In the realm of daily human interactions, a rich tapestry of behaviors and actions is observed, encompassing a wealth of informative cues. In the era of burgeoning big data, extensive repositories of images and videos have risen to prominence as the primary conduits for disseminating information. Grasping the intricacies of human behaviors depicted within these multimedia contexts has evolved into a pivotal quandary within the domain of computer vision. The technology of behavior recognition finds its practical application across domains such as human-computer interaction, intelligent surveillance, and anomaly detection, exhibiting a robust blend of pragmatic utility and scholarly significance. The present study introduces an innovative human body behavior recognition framework anchored in skeleton sequences and multi-stream fused spatiotemporal graph convolutional networks. Developed upon the foundation of graph convolutional networks, this method encompasses three pivotal refinements tailored to ameliorate extant challenges. First and foremost, in response to the complex task of capturing distant interdependencies among nodes within graph convolutional networks, we incorporate a spatial attention module. This module adeptly encapsulates long-term node interdependencies via precision-laden positional information, thus engendering interconnections that span diverse temporal and spatial contexts. Subsequently, to elevate the discernment of channel information within the network and to optimize the allocation of attention across distinct channels, we introduce a channel attention mechanism. This augmentation fortifies the discernment of motion-related features.
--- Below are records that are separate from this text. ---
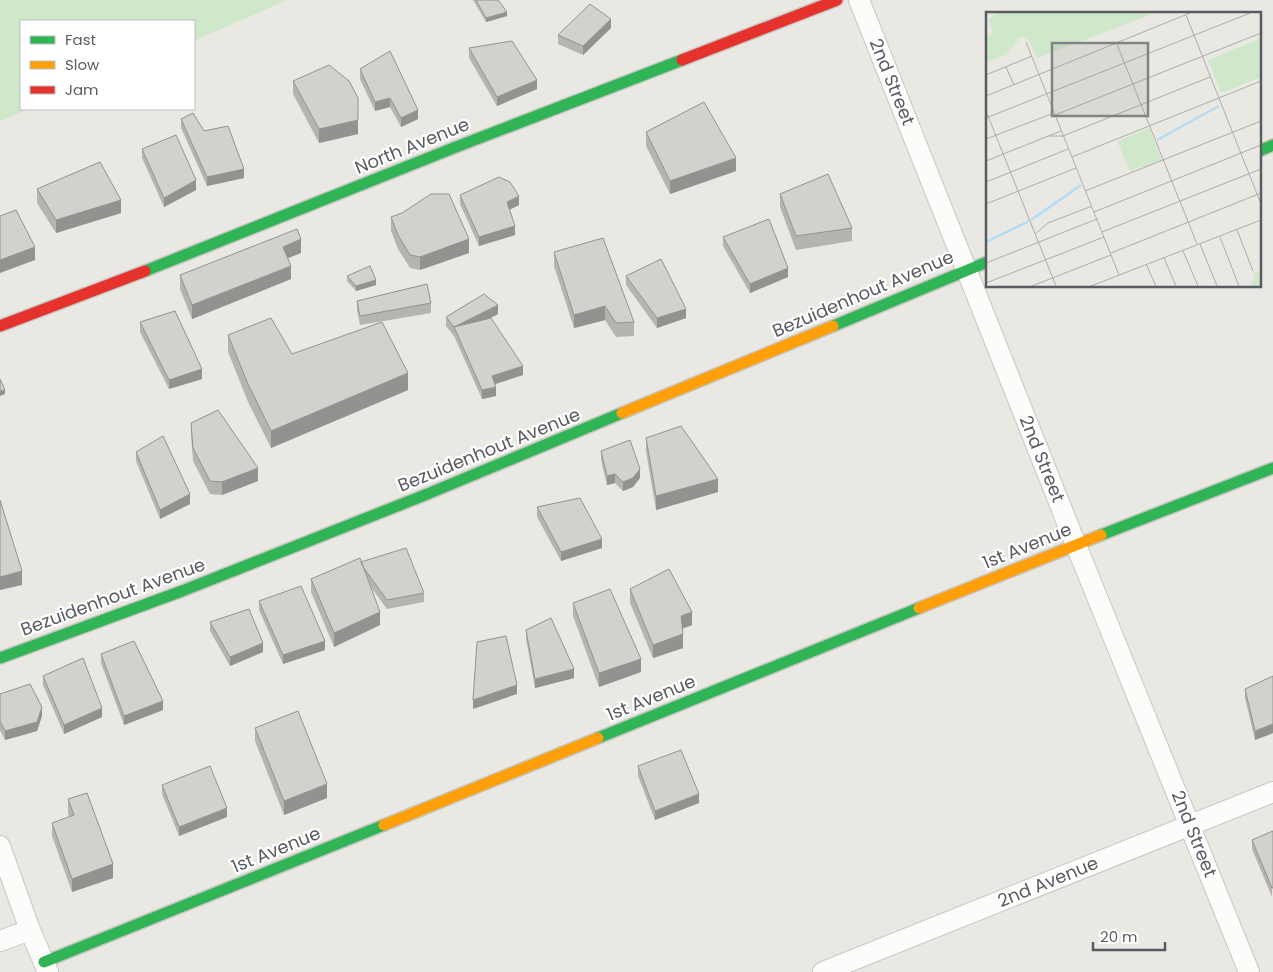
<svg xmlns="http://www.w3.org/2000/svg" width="1273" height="972" viewBox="0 0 1273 972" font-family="Poppins,sans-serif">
<rect width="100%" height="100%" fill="#eae8e2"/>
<path fill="#cfe8ca" d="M0 0H287L194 41V21H21V109H29L0 121Z"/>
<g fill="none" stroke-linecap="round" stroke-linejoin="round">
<defs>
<path id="street" d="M859 0 1076 545 1249 972
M0 846 30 930 48 972
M0 941 30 930
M823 972 1273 792"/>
<path id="fast" d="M1259 151 1273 145
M145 271 456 147 682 60
M833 326 987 262
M1101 535 1273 468
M0 658 182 591 425 495 622 413
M598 738 919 608
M44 962 384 825"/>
<path id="slow" d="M622 413 833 326
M919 608 1101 535
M384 825 598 738"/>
<path id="jam" d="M682 60 837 0
M0 326 145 271"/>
</defs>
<use href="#street" stroke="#c6c6c5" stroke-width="22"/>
<use href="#fast" stroke="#c5c6c4" stroke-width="14"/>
<use href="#slow" stroke="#c5c6c4" stroke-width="14"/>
<use href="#jam" stroke="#c5c6c4" stroke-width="14"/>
<use href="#street" stroke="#fcfcfb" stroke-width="20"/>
<use href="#fast" stroke="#30b455" stroke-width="11"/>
<use href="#slow" stroke="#ff9f0a" stroke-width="11"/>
<use href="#jam" stroke="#e5322d" stroke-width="11"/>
</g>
<path fill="#b5b4b0" d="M473 0H498L507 16 486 22Z
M611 28 583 55 558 44V35Z
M469 48 537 89 497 106 469 58Z
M360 69 418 119 401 127 390 107 375 111 360 79Z
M293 81 358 134 319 143 293 94Z
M181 119 204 131 244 178 207 186 181 128Z
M646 132 736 171 670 194 646 146Z
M142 149 196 190 164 207 142 158Z
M37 189 121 213 56 233 37 203Z
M780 194 852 228V241L796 250 780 207Z
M460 195 519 205 509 210 515 235 479 246 460 204Z
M391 217 469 253 420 270 410 268 398 249 391 231Z
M723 237 788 277 750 293 723 246Z
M554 252 634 322V336L616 337 605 320 574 328 554 266Z
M301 253 288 258 291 279 192 319 180 289V275Z
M347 276 376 285 356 291 347 281Z
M626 276 686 318 657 328 626 285Z
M357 301 431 303V313L360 325 357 310Z
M498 314 489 319 523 375 495 384 496 396 482 399 454 336 446 326V317Z
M140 322 202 379 169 389 140 332Z
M228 335 292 354 408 390 271 448 248 402 228 352Z
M191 423 258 481 222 495 210 494 193 461 191 436Z
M646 438 718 492 656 510 646 451Z
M601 451 640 478 633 487 623 491 615 483 607 485 601 460Z
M136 452 190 504 160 519 136 461Z
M537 507 602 548 561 561 537 517Z
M361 562 424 593V602L387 609 370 586 380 625 334 647 311 592V579Z
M630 589 692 625 682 629 683 648 653 658 630 603Z
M259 601 325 650 283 664 259 610Z
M573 603 641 672 599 687 573 616Z
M210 622 263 652 230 666 210 631Z
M526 630 574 678 535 688 526 639Z
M101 654 163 710 124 725 101 663Z
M43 676 102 717 64 734 43 685Z
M1273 676V733L1255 740 1245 698V689Z
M0 694 42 716 37 731 5 740 0 730Z
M255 728 327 798 284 815 255 741Z
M638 766 699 803 655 820 638 776Z
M162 785 227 817 179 836 162 794Z
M68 799 113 878 72 892 52 836V823L69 817 68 813Z
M1273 831 1272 897 1252 849V840Z"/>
<path fill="#939290" d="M507 12V16L486 22V18Z
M611 19V28L583 55V46Z
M537 80V89L497 106V97Z
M390 98V107L375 111V102Z
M418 110V119L401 127V118Z
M358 120V134L319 143V129Z
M736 158V171L670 194V181Z
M244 169V178L207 186V177Z
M196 180V190L164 207V198Z
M519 196V205L507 211V202Z
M121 200V213L56 233V220Z
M515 226V235L479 246V237Z
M301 239V253L283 260V247Z
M469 239V253L420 270V257Z
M35 247V260L0 273V260Z
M291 266V279L192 319V305Z
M788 268V277L750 293V284Z
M376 280V285L356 291V286Z
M498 305V314L458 334 454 327Z
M605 306V320L574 328V315Z
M686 309V318L657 328V318Z
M523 366V375L492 385V376Z
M202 369V379L169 389V380Z
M408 373V390L271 448V431Z
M496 387V396L482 399V390Z
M5 390V394L0 396V391Z
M258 468V481L222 495V482Z
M640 469V478L633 487 623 491V482Z
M615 474V483L607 485V476Z
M718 479V492L656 510V496Z
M190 494V504L160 519V510Z
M602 539V548L561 561V552Z
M22 571V585L0 590V577Z
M380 612V625L334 647V633Z
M692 612V625L681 629V616Z
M683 634V648L653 658V645Z
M325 641V650L283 664V655Z
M263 643V652L230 666V657Z
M641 659V672L599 687V673Z
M574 669V678L535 688V679Z
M517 685V694L473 709V700Z
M163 701V710L124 725V716Z
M42 707V716L37 731 5 740V731Z
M102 708V717L64 734V725Z
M1273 724V733L1255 740V731Z
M327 784V798L284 815V801Z
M699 794V803L655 820V811Z
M227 808V817L179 836V827Z
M113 864V878L72 892V879Z"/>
<path fill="#d2d1cd" stroke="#939290" d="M476 0H498L507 12 486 18Z
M590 4 611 19 583 46 558 35Z
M512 41 537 80 497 97 469 48Z
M390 51 418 110 401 118 390 98 375 102 360 69Z
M329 65 349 81 358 98V120L319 129 293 81Z
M704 102 736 158 670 181 646 132Z
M193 113 204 131 228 126 244 169 207 177 181 119Z
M176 135 196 180 164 198 142 149Z
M100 162 121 200 56 220 37 189Z
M828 174 852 228 796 236 780 194Z
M499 177 510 182 519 196 507 202 515 226 479 237 460 195Z
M431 194H449L469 239 420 257 410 255 398 235 391 217 402 213Z
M16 210 35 247 0 260V216Z
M769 219 788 268 750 284 723 237Z
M297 229 301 239 283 247 291 266 192 305 180 275Z
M603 238 634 322 616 323 605 306 574 315 554 252Z
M661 259 686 309 657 318 626 276Z
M370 266 376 280 356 286 347 276Z
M427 284 431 303 360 316 357 301Z
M484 294 498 305 454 327 446 317Z
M175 311 202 369 169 380 140 322Z
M271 318 292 354 382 322 408 373 271 431 248 384 228 335Z
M491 318 523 366 492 376 496 387 482 390 454 327Z
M0 379 5 390 0 391Z
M218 410 258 468 222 482 210 481 193 448 191 423Z
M681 426 718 479 656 496 646 438Z
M163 436 190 494 160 510 136 452Z
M630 440 640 469 633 478 623 482 615 474 607 476 601 451Z
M580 498 602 539 561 552 537 507Z
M0 500 22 571 0 577Z
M406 548 424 593 387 600 363 567 361 562Z
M360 558 380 612 334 633 311 579Z
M669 569 692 612 681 616 683 634 653 645 630 589Z
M301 586 325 641 283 655 259 601Z
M610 589 641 659 599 673 573 603Z
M249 609 263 643 230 657 210 622Z
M551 618 574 669 535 679 526 630Z
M506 636 517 685 473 700 477 642Z
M134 641 163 701 124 716 101 654Z
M83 658 102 708 64 725 43 676Z
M1273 676V724L1255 731 1245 689Z
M30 684 42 707 37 722 5 731 0 721V694Z
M298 711 327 784 284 801 255 728Z
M681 750 699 794 655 811 638 766Z
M210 766 227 808 179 827 162 785Z
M87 793 113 864 72 879 52 823 74 815 68 799Z
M1273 831V888H1272L1252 840Z"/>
<g text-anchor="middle" stroke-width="4.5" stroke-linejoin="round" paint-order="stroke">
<g font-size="18" fill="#585c62" stroke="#fff">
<text transform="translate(892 82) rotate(68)" y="6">2nd Street</text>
<text transform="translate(412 146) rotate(-22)" y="6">North Avenue</text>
<text transform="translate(863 294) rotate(-23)" y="6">Bezuidenhout Avenue</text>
<text transform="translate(489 450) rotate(-22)" y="6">Bezuidenhout Avenue</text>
<text transform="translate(1042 459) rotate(68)" y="6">2nd Street</text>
<text transform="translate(1027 546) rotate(-22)" y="6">1st Avenue</text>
<text transform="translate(113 597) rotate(-20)" y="6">Bezuidenhout Avenue</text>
<text transform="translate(651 698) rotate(-22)" y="6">1st Avenue</text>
<text transform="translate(1194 834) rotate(68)" y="6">2nd Street</text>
<text transform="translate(276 850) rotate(-22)" y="6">1st Avenue</text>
<text transform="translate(1048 882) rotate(-22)" y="6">2nd Avenue</text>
</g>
</g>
<g transform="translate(986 12)">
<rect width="275" height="275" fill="#eae8e2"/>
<path d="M10 1H169L51 46 43 29 36 24 20 43 0 50V25L8 21 2 8ZM275 26V65L235 81 222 48ZM163 116 176 148 144 159 131 129ZM275 258V274H264L269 266 267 261Z" fill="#cfe8ca"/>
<path fill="none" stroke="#b3dcf6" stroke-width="2.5" d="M171 128 233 94M45 208 95 173M0 230 43 209"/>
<path fill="none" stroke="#acacab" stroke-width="1" d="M200 3 275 192M40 30 133 263M130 30 211 232M20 55 28 73M0 63 46 44M0 84 204 1M0 99 70 274M69 103 275 21M0 106 264 1M63 124H77L224 65M0 127 68 101M86 145 275 69M0 149 75 119M0 170 82 137M99 179 275 109M0 192 90 156M108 200 275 133M251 218 267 259M116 220 275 157M49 222 62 211 106 194M234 225 253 274M214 232 231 274M197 239 212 274M125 241 275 181M178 246 190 274M0 251 111 207M160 252 170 274M0 271 118 225M46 274 125 243M105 274 275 208"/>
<path fill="#818386" fill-opacity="0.15" stroke="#818386" stroke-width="2.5" d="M66 31H162V104H66Z"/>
<rect width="275" height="275" fill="none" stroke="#585c62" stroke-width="2.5"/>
</g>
<rect x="20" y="20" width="175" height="90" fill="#ffffff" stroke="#bcbec0"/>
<rect x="30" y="36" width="25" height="8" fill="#30b455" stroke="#bcbec0"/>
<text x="65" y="45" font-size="15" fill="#585c62">Fast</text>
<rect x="30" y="61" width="25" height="8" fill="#ff9f0a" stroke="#bcbec0"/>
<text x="65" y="70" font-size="15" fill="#585c62">Slow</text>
<rect x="30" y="86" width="25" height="8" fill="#e5322d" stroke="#bcbec0"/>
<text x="65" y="95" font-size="15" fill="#585c62">Jam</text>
<path d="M1093 942v8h72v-8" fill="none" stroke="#585c62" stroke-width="2.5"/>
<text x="1100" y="942" font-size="15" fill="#585c62" stroke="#ffffff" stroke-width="4" paint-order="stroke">20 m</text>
</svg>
Lastly, confronting the lacuna of information gaps prevalent within single-stream data, we deploy a multi-stream fusion methodology to fortify model outputs, ultimately fostering more precise prognostications concerning action classifications. Empirical results bear testament to the efficacy of the proposed multi-stream fused spatiotemporal graph convolutional network paradigm for skeleton-centric behavior recognition, evincing a pinnacle recognition accuracy of 96.0% on the expansive NTU-RGB+D skeleton dataset, alongside a zenithal accuracy of 37.3% on the Kinetics-Skeleton dataset-emanating from RGB data and furthered through pose estimation.